Carol Reed took Greene’s ok screenplay and transformed it into the greatest British film ever made. The black and white scenes of mountainous mounds of Viennese bombed rubble, the back-lit monstrous shadows, tilted horizons that change the normal perspective to an austere strangeness fitting of the black undertones of the movie; effects that add to the downbeat story of innocence lost in the harsh glare of a crooked reality. The movie begins and ends with a funeral, letting you know that the only happiness you will find in post-war Vienna comes with death: death of desire, death of devotion, death of decency.

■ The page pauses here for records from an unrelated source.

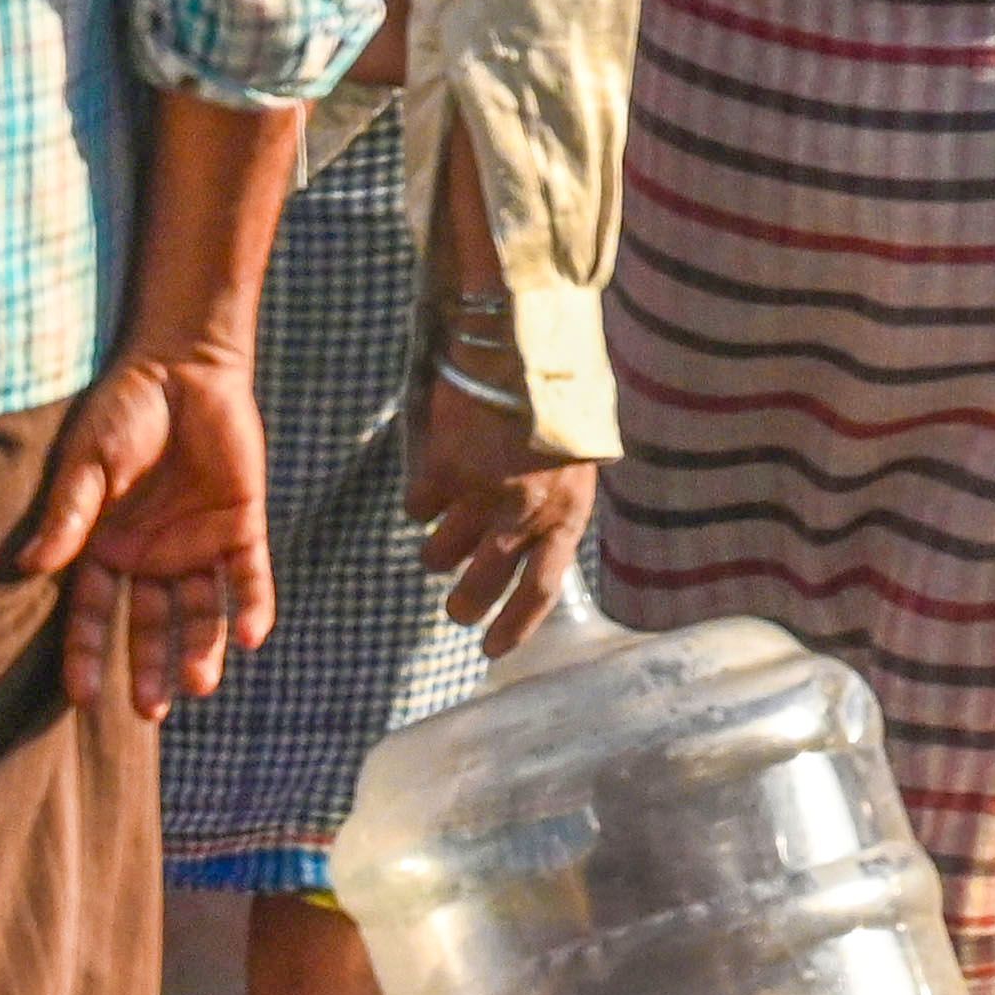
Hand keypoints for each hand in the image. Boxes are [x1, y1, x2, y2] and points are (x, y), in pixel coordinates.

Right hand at [33, 354, 277, 715]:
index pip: (94, 612)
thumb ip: (71, 513)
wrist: (185, 367)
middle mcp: (150, 556)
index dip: (87, 653)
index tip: (84, 697)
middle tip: (150, 711)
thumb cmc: (124, 411)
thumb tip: (33, 566)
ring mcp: (197, 544)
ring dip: (201, 648)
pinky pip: (248, 575)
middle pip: (148, 625)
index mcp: (105, 547)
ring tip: (199, 685)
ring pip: (200, 611)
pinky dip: (252, 605)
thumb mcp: (89, 462)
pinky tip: (252, 636)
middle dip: (149, 668)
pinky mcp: (241, 525)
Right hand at [405, 361, 594, 652]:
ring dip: (436, 552)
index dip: (514, 626)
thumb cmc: (560, 399)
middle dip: (463, 605)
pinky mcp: (444, 469)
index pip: (540, 590)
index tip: (492, 649)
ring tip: (439, 539)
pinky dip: (418, 504)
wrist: (528, 345)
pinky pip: (417, 507)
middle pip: (481, 586)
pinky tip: (429, 486)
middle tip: (455, 608)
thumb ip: (556, 502)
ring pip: (439, 553)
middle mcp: (524, 515)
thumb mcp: (577, 459)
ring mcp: (480, 494)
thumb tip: (535, 537)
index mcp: (566, 513)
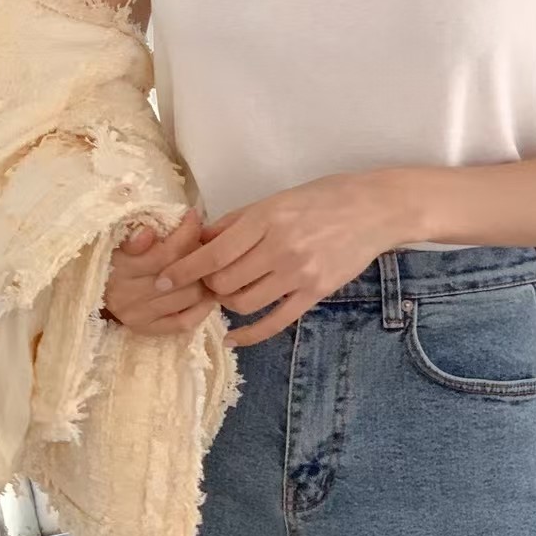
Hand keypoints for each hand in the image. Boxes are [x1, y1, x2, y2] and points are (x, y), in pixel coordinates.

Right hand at [104, 209, 219, 335]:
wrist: (94, 289)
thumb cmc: (113, 257)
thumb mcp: (117, 239)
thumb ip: (133, 236)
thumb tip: (149, 233)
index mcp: (120, 268)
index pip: (166, 253)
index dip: (187, 233)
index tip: (194, 219)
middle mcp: (128, 295)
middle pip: (182, 275)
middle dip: (198, 257)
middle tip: (201, 246)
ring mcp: (138, 315)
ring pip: (189, 297)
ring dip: (202, 280)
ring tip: (202, 268)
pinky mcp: (147, 330)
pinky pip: (185, 322)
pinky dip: (201, 308)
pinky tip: (205, 295)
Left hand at [152, 174, 400, 347]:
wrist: (374, 210)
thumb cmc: (323, 198)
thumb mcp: (276, 199)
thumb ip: (238, 222)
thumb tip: (200, 239)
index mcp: (265, 219)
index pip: (213, 254)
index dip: (183, 270)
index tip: (161, 280)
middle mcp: (280, 248)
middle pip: (224, 283)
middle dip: (207, 286)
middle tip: (205, 282)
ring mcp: (299, 274)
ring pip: (244, 303)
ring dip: (227, 303)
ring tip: (228, 294)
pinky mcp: (315, 293)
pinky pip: (275, 321)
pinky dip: (250, 334)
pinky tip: (234, 337)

The acting in this movie is superb. Joseph Cotton’s innocence, Trevor Howard’s natural stoic acceptance of a world gone bad, Alida Valli’s stubborn attachment to love, but its Orson Welles that stands out as the films larger than life anti-hero. An auteur with only acting credits in this movie, but he still insists on bringing along his own style, ad-libbing his lines when it suited him, inserting one of the most memorable lines in the movie:
You know what the fellow said – in Italy, for 30 years under the Borgias, they had warfare, terror, murder and bloodshed, but they produced Michelangelo, Leonardo da Vinci and the Renaissance. In Switzerland, they had brotherly love, they had five hundred years of democracy and peace – and what did that produce? The cuckoo clock.
It doesn’t really matter that it was the German’s who invented cuckoo clocks and the Swiss were content with being bankers, sans the Hapsburgs, and providing mercenaries to the other European powers’ wars.
This is a movie you need to add to your “Must Watch in My Lifetime” list.